I was talked into going to see my GP after I confided in a friend about my 'problem'. The strange thing was that even for a couple of months after that I refused to admit to myself that there was infact a 'problem'. One rational part of me said 'you have got to get this sorted', and the other said 'no you don't - it's what you want, isn't it?' Good angel, bad angel. It was a co
nstant battle between two opposing forces. It was almost too hard to bear at times, and yet I could not see a way out.
I wouldn't attribute my recovery to therapy (although I would definetly advise it to anyone caught in this hell) but more to intense mental battles with myself and the way my life has worked out since. I can now look at the bigger picture.

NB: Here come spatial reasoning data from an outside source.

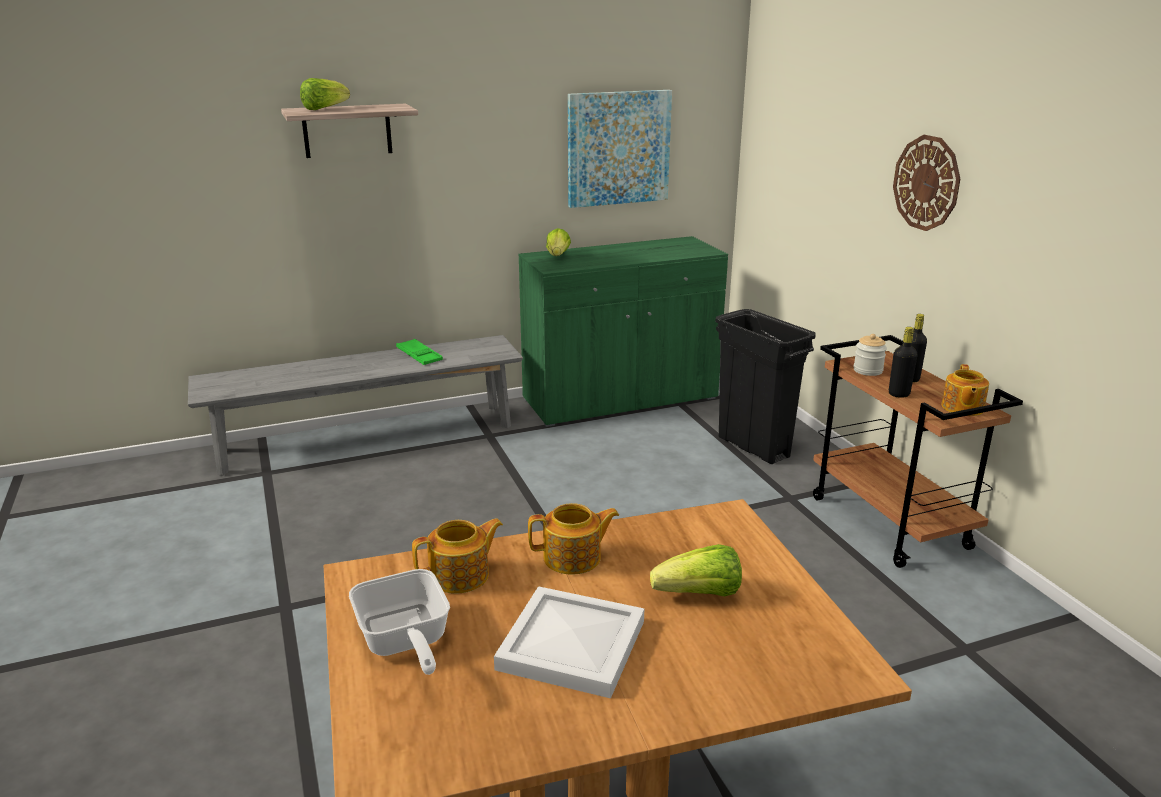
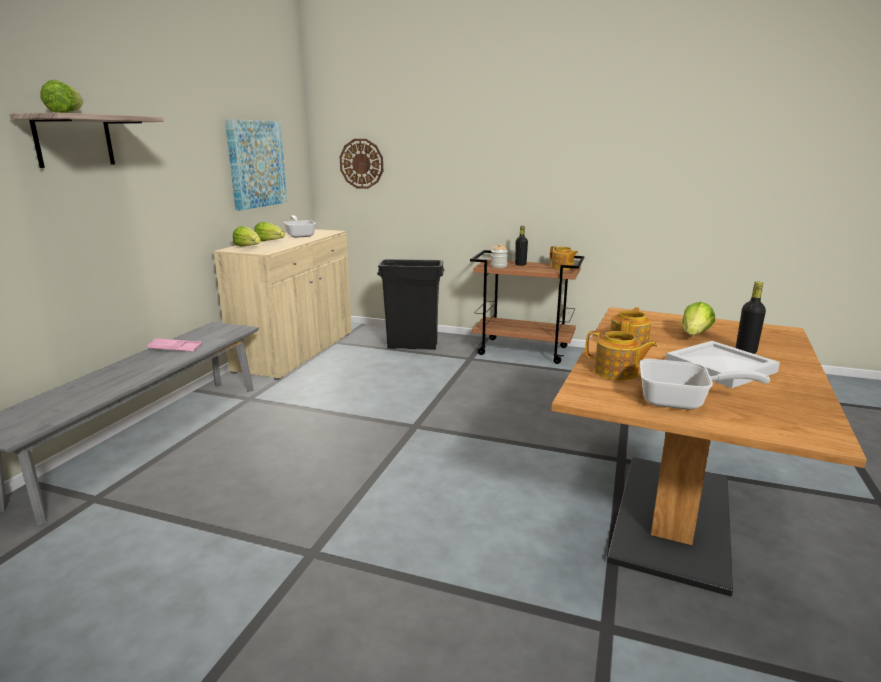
camera: 50 degrees left, 5 degrees down
(419, 356) = (175, 348): green tray -> pink tray
(461, 576) = (617, 372): teapot -> teapot turned 105 degrees clockwise
(599, 252) = (269, 241): none -> lettuce
(620, 399) = (296, 352): green cabinet -> beige cabinet
(656, 249) = (300, 235): none -> frying pan
(899, 394) = (531, 269): black bottle -> black bottle (746, 351)
(926, 183) = (491, 157): wall clock -> wall clock (361, 163)

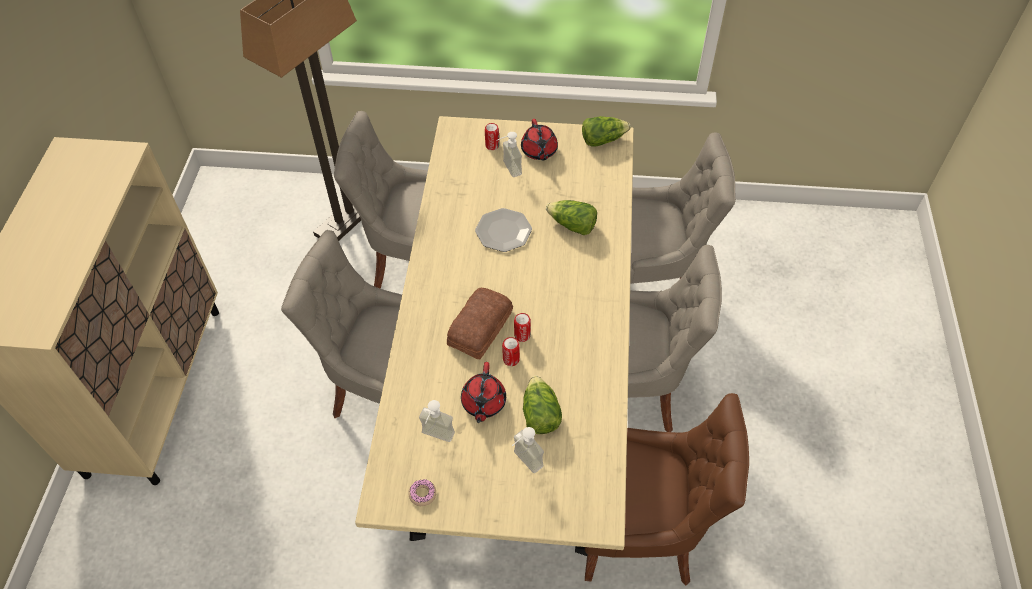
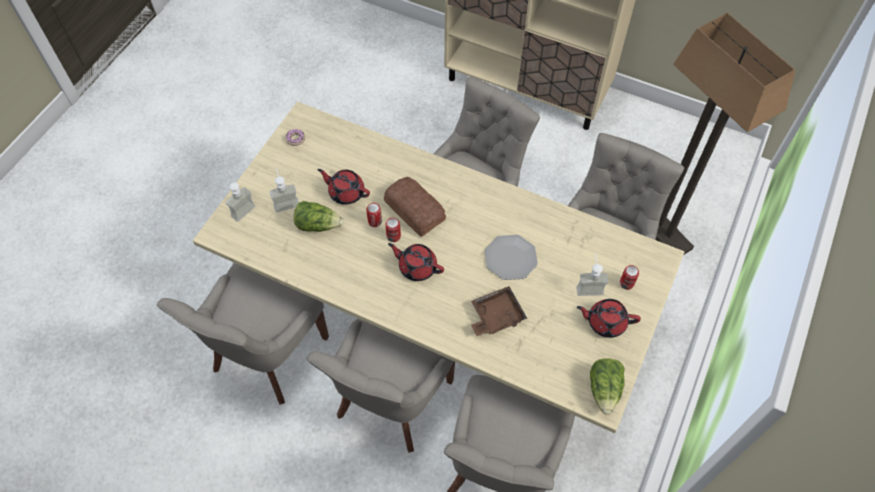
camera: 110 degrees right, 5 degrees up
(435, 438) = (333, 156): soap dispenser -> soap dispenser (239, 208)
(550, 302) = (417, 267): none -> red teapot
(572, 225) = (496, 316): lettuce -> brown tray
(641, 532) = (267, 355): brown chair -> grey chair

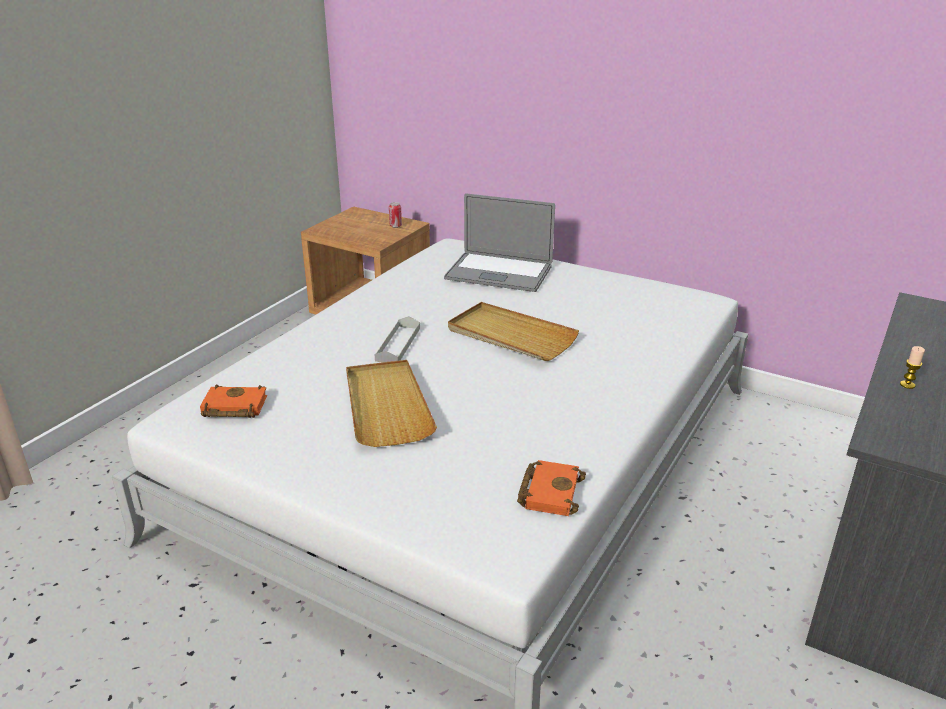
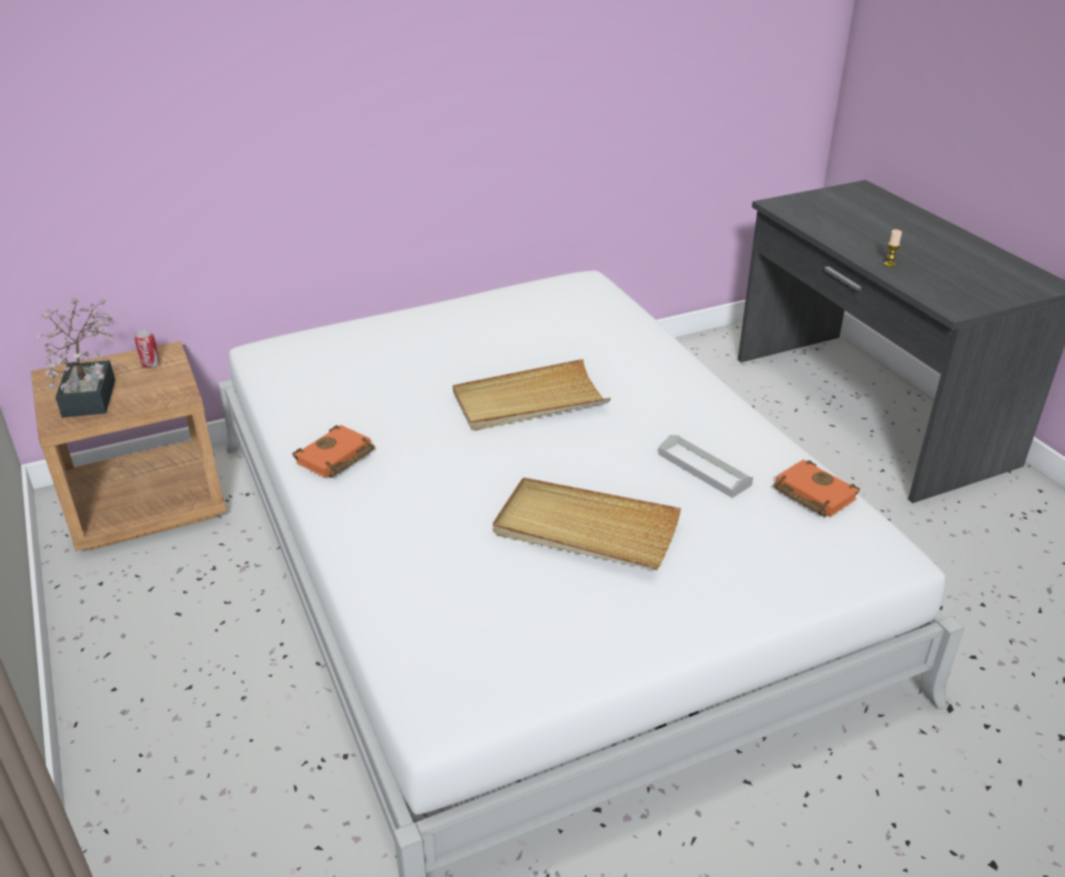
camera: 55 degrees left, 5 degrees up
(232, 407) = (465, 648): orange book -> orange book (335, 458)
(351, 225) = (91, 393): none -> potted plant
(398, 344) = (463, 474): grey tray -> grey tray (704, 469)
(499, 272) = (381, 351): laptop -> none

Even though, 4 years on, I would say I definitely do not have an eating disorder of any kind, there are days when the old urge come back to make myself sick, especially after having been a bit too greedy at dinner. But I daren't be sick - the whole risk of being thrown back into that terrifying cycle of abuse, deceit and lies (aimed at myself and others) scares me. A lot.
Bulimia can be extremely difficult for those who have never been there to understand. I was lucky enough to have a friend I could confide in and who listened to my confused statements. I f you know anyone caught in this messy trap - listen to them. Be there for them. It's not just about food, it goes a lot deeper than that.